Coffee. Short of injecting its sweetly caffeinated goodness directly into our veins, we can’t get enough of it on these shores.
And therein lies the problem, because we’re running out of it - and fast…
Spilling the beans to The Telegraph, Jeffrey Young, managing director of the food and drink market analysts Allegra Group, forewarned that the “rising tide of quality that has been keeping this industry alive" may also be its downfall:
"This thirst for high quality coffee means that production is not keeping up with demand at a global scale so stocks have been declining.

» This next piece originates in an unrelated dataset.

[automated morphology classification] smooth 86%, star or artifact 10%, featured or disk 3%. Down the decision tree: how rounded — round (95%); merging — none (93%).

Britain is becoming a nation of coffee connoisseurs – like wine, people want to learn about how it's made and how to taste it.”
Yes, gone are the days where a few stodgy beans ground by some clumsy machine and a bit of milk would do it; with so many options for artisan coffee these days, expectations over taste have never been bigger, meaning consumers are not only drinking more cups of coffee, but each cup has a higher coffee content.

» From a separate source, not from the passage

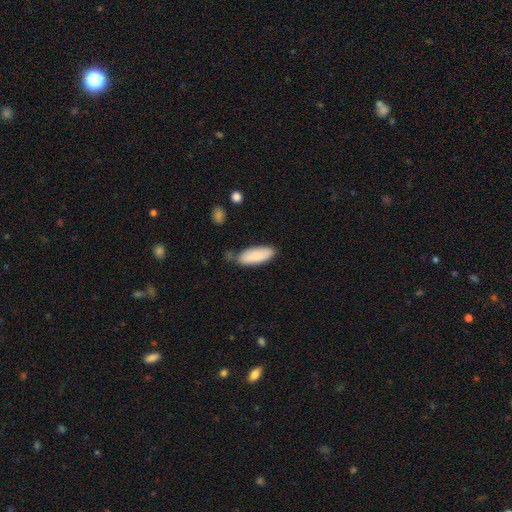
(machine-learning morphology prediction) smooth-or-featured: smooth: 87% | featured or disk: 7% | star or artifact: 6%
  how-rounded: in between: 70% | cigar-shaped: 28% | round: 2%
  merging: none: 67% | minor disturbance: 23% | merger: 6% | major disturbance: 5%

From high street operations to hipster-friendly barista bars, the number of coffee shops on these isles suprassed 20,000 last year, and the continuing rise in sales of domestic pod and espresso machines is also fuelling competition for first-rate beans.
According to experts this mounting demand could see supplies of top quality beans dry up in as little time as three to five years, thanks in part to global warming, which has already threatened a quarter of all output in Brazil - the world’s largest coffee producer. In the next year alone, it’s estimated there will be a deficit of 3.5m bags worldwide.
Forget the melting ice caps - if anything will make us all take a stand against climate change it's the all too worrying future where we won't be able to fulfill our two-a-day Skinny Caffe Mocha requirements.